With these three containers running, navigate to Home Assistant → Settings → Voice Assistants → Add Assistant, and point each stage at the respective Wyoming service. HA will handle the rest of the pipeline coordination. For the custom LLM conversation agent, install Ollama on a home server or directly on the Pi (for slower but functional inference), pull a suitable model (ollama pull phi4 or ollama pull llama3.2:3b), and configure the Ollama integration in HA to use it as your conversation backend.

What to Expect and Where to Go Next

A well-tuned version of this stack on a Raspberry Pi 5 delivers a genuinely useful voice assistant - one that handles device control, timers, basic queries, and multi-step commands without ever touching the internet. Response latency in the 750–1100ms range is perceptibly fast. The voice quality from Piper using the high-quality en_US-lessac-high voice model is natural enough that guests will not immediately identify it as synthetic.

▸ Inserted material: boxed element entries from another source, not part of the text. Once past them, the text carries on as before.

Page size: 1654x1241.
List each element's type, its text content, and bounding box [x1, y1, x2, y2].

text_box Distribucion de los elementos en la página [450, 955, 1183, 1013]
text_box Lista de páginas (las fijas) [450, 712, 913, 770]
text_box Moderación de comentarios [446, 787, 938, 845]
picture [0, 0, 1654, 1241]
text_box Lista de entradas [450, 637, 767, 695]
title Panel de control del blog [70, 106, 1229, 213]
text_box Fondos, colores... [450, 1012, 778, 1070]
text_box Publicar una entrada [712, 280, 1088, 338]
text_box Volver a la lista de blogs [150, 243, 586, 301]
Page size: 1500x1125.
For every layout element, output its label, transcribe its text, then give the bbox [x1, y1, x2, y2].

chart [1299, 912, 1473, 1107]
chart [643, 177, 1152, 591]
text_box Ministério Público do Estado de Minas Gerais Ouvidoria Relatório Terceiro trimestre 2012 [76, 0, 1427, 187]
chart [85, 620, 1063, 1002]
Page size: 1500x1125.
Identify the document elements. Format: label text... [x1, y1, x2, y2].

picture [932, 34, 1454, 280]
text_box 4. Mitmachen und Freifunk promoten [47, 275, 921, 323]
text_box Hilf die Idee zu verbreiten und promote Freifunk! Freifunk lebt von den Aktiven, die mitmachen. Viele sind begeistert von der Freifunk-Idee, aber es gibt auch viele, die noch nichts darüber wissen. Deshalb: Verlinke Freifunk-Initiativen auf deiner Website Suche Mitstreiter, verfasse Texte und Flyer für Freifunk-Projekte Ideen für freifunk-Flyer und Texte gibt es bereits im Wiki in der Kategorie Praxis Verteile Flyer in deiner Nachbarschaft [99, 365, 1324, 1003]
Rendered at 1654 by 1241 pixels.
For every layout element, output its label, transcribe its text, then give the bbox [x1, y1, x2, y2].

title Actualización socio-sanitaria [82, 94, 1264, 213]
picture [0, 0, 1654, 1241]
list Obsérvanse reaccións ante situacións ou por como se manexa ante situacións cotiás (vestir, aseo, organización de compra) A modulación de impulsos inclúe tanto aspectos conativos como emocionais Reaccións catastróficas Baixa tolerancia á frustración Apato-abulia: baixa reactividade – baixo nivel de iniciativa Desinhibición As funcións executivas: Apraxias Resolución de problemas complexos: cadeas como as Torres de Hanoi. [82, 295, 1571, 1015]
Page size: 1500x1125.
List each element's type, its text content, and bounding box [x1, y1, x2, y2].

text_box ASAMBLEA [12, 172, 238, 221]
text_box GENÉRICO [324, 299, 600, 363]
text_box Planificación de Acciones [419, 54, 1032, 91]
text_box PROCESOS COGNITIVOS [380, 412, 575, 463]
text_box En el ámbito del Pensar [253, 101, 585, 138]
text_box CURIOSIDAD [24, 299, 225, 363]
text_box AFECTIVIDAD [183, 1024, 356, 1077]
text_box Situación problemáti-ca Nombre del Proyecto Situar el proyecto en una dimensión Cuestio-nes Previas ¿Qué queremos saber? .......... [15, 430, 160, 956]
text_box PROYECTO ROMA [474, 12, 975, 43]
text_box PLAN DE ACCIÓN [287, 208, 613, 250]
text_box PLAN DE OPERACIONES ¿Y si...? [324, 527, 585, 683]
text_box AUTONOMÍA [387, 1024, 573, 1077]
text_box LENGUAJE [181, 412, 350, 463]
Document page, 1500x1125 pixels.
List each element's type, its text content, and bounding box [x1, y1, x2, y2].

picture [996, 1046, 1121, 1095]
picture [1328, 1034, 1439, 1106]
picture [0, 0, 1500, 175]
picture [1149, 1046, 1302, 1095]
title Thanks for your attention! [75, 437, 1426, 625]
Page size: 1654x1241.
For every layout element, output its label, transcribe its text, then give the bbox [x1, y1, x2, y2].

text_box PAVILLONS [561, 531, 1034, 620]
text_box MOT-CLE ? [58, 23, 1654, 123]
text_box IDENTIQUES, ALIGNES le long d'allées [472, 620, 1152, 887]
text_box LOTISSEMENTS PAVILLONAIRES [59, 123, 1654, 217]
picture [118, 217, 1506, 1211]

The areas where this stack still lags behind commercial assistants are music integration (requiring additional setup with Spotify Connect, MPD, or Mopidy), complex multi-step reasoning (where a 3B model on a Pi 5 hits its limits), and automatic speaker recognition for household members (which requires enrollment effort). Each of these is solvable, and the community around Home Assistant’s voice pipeline is actively working on all of them.

The fundamental value proposition of this build is not feature parity with Alexa - it is the knowledge that your home’s listening device is under your complete control, running your software, on your hardware, with your data staying exactly where it belongs: in your home.